Task item A.
Return the passage from the forum thread on frog feeding times, starting with "I feed my imitators" and going on through "(Nov 24, 2017)".

============

# Feeding times?



## a-ha (Jun 20, 2012)

I recently acquired some tincs from Josh’s Frogs at a reptile show and I forgot to ask them there. I was wondering what time of day do people tend to feed their frogs? I feed on Mondays, Wednesdays, and Fridays but I’m unsure about what time is best for them? Morning, noon, afternoon, or night? 

I tried to find a similar post but I didn’t have any luck on specific times. Any help or suggestions would be greatly appreciated!


----------



## Socratic Monologue (Apr 7, 2018)

I feed my imitators in the morning, since that's when they are out and about. I also feed my leucs then, but they will come out for food anytime of the day or night. I don't know what the daily routine of tincs is, but watching them for a while will give you an idea of when they're hungry.


----------



## DPfarr (Nov 24, 2017)

Best? I applaude you for considering that. 

I feed the frogs when I get home from work. I’m too much of a late riser to dust and distribute while still being on time to work. Sometimes my tincs don’t even get out and about before 10am


----------



## thrain (Apr 11, 2018)

i feed anytime an hour after lights turn on to 2 hrs before lights turn off.... my tincs are pretty good at eating everything so as long as they eat, i'm happy  sometimes when guests/friends come over and my tincs are hiding, they get an extra feeding to lure them out hahahaha


----------



## johnachilli (Feb 8, 2007)

============

Task item B.
Retype the records, starting with their first line and going on through the line with "Osobní odběr".

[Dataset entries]
============

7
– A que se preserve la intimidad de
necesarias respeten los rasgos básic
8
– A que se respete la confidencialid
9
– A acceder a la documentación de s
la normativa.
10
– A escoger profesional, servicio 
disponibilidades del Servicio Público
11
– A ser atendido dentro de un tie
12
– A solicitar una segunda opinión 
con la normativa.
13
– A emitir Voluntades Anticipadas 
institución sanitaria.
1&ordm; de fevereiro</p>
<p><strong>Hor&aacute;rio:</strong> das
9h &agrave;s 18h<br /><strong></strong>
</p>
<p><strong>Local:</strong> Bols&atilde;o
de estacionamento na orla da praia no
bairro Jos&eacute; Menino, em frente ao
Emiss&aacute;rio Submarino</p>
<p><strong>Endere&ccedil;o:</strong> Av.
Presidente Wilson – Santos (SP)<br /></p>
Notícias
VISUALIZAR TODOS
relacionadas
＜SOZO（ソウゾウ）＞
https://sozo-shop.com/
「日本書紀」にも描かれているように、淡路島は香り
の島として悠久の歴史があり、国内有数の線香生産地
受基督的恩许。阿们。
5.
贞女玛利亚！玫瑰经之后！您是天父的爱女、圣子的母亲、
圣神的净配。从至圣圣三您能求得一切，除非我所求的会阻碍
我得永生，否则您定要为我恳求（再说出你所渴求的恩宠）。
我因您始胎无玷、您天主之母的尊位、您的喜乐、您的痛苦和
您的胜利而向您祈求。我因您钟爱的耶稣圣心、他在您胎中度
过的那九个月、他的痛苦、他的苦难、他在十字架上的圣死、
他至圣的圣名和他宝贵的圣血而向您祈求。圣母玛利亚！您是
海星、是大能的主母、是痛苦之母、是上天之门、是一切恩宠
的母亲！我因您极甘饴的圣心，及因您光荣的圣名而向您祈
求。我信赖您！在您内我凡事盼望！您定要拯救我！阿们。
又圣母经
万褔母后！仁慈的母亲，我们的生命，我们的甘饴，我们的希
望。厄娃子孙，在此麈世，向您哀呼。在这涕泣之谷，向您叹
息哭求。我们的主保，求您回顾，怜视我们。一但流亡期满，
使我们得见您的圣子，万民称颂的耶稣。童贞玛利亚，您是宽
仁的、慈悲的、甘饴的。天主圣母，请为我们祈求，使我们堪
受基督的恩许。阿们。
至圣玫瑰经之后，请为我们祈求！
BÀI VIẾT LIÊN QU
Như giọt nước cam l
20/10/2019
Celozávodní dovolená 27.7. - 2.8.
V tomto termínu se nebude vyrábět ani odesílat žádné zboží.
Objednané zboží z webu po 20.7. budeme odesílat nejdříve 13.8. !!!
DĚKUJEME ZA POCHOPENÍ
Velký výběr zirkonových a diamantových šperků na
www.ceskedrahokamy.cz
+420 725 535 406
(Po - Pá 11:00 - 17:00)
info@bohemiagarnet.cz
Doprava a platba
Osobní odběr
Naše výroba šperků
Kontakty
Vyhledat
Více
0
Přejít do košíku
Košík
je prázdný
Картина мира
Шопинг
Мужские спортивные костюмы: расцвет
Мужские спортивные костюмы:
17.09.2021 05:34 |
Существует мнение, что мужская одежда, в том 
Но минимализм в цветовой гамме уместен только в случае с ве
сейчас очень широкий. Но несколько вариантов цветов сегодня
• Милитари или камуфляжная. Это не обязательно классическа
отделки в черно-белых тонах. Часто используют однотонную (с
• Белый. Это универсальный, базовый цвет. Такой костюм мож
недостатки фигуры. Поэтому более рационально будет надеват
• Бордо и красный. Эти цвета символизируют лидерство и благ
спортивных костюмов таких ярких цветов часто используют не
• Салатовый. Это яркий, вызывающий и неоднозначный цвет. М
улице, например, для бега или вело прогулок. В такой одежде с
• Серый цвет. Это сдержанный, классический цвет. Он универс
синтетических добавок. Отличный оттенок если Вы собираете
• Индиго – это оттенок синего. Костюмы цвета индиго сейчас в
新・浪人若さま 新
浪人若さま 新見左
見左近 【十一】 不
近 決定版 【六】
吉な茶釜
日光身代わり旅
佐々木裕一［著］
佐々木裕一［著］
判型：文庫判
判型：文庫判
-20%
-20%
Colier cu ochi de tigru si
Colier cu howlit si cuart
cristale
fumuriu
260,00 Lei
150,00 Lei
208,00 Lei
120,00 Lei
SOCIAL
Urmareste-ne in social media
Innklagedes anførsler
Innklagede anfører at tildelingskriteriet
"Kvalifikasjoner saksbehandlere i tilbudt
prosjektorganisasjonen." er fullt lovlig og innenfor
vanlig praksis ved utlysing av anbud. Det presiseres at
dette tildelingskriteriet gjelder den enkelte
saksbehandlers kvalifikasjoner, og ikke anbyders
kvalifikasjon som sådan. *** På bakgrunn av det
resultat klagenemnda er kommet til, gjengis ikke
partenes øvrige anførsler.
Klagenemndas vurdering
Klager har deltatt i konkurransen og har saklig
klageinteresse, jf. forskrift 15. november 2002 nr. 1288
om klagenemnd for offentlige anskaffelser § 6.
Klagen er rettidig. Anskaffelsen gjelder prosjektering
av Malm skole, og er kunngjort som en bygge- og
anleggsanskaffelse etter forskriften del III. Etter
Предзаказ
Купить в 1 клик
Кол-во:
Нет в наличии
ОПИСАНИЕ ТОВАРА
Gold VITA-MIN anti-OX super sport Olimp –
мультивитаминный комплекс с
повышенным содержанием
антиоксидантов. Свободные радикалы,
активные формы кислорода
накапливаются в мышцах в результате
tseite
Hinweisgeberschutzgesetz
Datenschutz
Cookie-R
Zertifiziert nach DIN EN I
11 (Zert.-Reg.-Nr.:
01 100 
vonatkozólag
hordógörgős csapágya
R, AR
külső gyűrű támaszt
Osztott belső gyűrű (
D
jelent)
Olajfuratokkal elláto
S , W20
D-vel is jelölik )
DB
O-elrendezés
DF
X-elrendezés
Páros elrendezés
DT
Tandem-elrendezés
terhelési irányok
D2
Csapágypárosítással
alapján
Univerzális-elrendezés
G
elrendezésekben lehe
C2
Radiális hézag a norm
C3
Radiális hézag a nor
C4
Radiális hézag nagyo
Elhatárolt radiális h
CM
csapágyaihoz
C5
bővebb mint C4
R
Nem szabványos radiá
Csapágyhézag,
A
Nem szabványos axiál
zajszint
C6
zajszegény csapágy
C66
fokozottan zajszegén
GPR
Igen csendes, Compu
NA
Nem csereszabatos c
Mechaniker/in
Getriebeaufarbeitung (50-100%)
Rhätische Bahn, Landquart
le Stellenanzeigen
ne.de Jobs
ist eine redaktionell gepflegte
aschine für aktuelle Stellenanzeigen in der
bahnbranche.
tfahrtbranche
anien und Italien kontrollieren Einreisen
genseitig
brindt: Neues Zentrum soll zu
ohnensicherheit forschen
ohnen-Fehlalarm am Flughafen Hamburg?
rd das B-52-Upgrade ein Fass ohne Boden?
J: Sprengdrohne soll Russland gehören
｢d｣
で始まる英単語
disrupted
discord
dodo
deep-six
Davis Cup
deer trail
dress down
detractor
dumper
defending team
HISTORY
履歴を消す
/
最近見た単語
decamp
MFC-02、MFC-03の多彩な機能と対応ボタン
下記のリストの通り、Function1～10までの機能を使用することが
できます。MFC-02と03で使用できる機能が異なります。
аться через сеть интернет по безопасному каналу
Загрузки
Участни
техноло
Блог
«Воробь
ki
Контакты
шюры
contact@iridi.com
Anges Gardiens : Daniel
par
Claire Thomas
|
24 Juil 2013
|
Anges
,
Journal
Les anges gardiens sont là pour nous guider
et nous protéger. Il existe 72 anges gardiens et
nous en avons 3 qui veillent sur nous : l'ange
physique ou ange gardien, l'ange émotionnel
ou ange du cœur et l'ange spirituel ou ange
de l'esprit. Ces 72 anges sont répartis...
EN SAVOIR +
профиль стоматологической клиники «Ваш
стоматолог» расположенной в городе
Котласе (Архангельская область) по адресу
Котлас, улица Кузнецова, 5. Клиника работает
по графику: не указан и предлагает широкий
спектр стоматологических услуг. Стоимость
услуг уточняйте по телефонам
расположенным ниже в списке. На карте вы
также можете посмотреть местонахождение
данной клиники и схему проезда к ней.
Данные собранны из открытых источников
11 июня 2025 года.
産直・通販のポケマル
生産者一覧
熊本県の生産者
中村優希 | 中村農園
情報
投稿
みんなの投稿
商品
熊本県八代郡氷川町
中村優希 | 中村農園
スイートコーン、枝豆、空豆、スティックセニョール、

============

Answer space A.
I feed my imitators in the morning, since that's when they are out and about. I also feed my leucs then, but they will come out for food anytime of the day or night. I don't know what the daily routine of tincs is, but watching them for a while will give you an idea of when they're hungry.


----------



## DPfarr (Nov 24, 2017)

Answer space B.
7
– A que se preserve la intimidad de
necesarias respeten los rasgos básic
8
– A que se respete la confidencialid
9
– A acceder a la documentación de s
la normativa.
10
– A escoger profesional, servicio 
disponibilidades del Servicio Público
11
– A ser atendido dentro de un tie
12
– A solicitar una segunda opinión 
con la normativa.
13
– A emitir Voluntades Anticipadas 
institución sanitaria.
1&ordm; de fevereiro</p>
<p><strong>Hor&aacute;rio:</strong> das
9h &agrave;s 18h<br /><strong></strong>
</p>
<p><strong>Local:</strong> Bols&atilde;o
de estacionamento na orla da praia no
bairro Jos&eacute; Menino, em frente ao
Emiss&aacute;rio Submarino</p>
<p><strong>Endere&ccedil;o:</strong> Av.
Presidente Wilson – Santos (SP)<br /></p>
Notícias
VISUALIZAR TODOS
relacionadas
＜SOZO（ソウゾウ）＞
https://sozo-shop.com/
「日本書紀」にも描かれているように、淡路島は香り
の島として悠久の歴史があり、国内有数の線香生産地
受基督的恩许。阿们。
5.
贞女玛利亚！玫瑰经之后！您是天父的爱女、圣子的母亲、
圣神的净配。从至圣圣三您能求得一切，除非我所求的会阻碍
我得永生，否则您定要为我恳求（再说出你所渴求的恩宠）。
我因您始胎无玷、您天主之母的尊位、您的喜乐、您的痛苦和
您的胜利而向您祈求。我因您钟爱的耶稣圣心、他在您胎中度
过的那九个月、他的痛苦、他的苦难、他在十字架上的圣死、
他至圣的圣名和他宝贵的圣血而向您祈求。圣母玛利亚！您是
海星、是大能的主母、是痛苦之母、是上天之门、是一切恩宠
的母亲！我因您极甘饴的圣心，及因您光荣的圣名而向您祈
求。我信赖您！在您内我凡事盼望！您定要拯救我！阿们。
又圣母经
万褔母后！仁慈的母亲，我们的生命，我们的甘饴，我们的希
望。厄娃子孙，在此麈世，向您哀呼。在这涕泣之谷，向您叹
息哭求。我们的主保，求您回顾，怜视我们。一但流亡期满，
使我们得见您的圣子，万民称颂的耶稣。童贞玛利亚，您是宽
仁的、慈悲的、甘饴的。天主圣母，请为我们祈求，使我们堪
受基督的恩许。阿们。
至圣玫瑰经之后，请为我们祈求！
BÀI VIẾT LIÊN QU
Như giọt nước cam l
20/10/2019
Celozávodní dovolená 27.7. - 2.8.
V tomto termínu se nebude vyrábět ani odesílat žádné zboží.
Objednané zboží z webu po 20.7. budeme odesílat nejdříve 13.8. !!!
DĚKUJEME ZA POCHOPENÍ
Velký výběr zirkonových a diamantových šperků na
www.ceskedrahokamy.cz
+420 725 535 406
(Po - Pá 11:00 - 17:00)
info@bohemiagarnet.cz
Doprava a platba
Osobní odběr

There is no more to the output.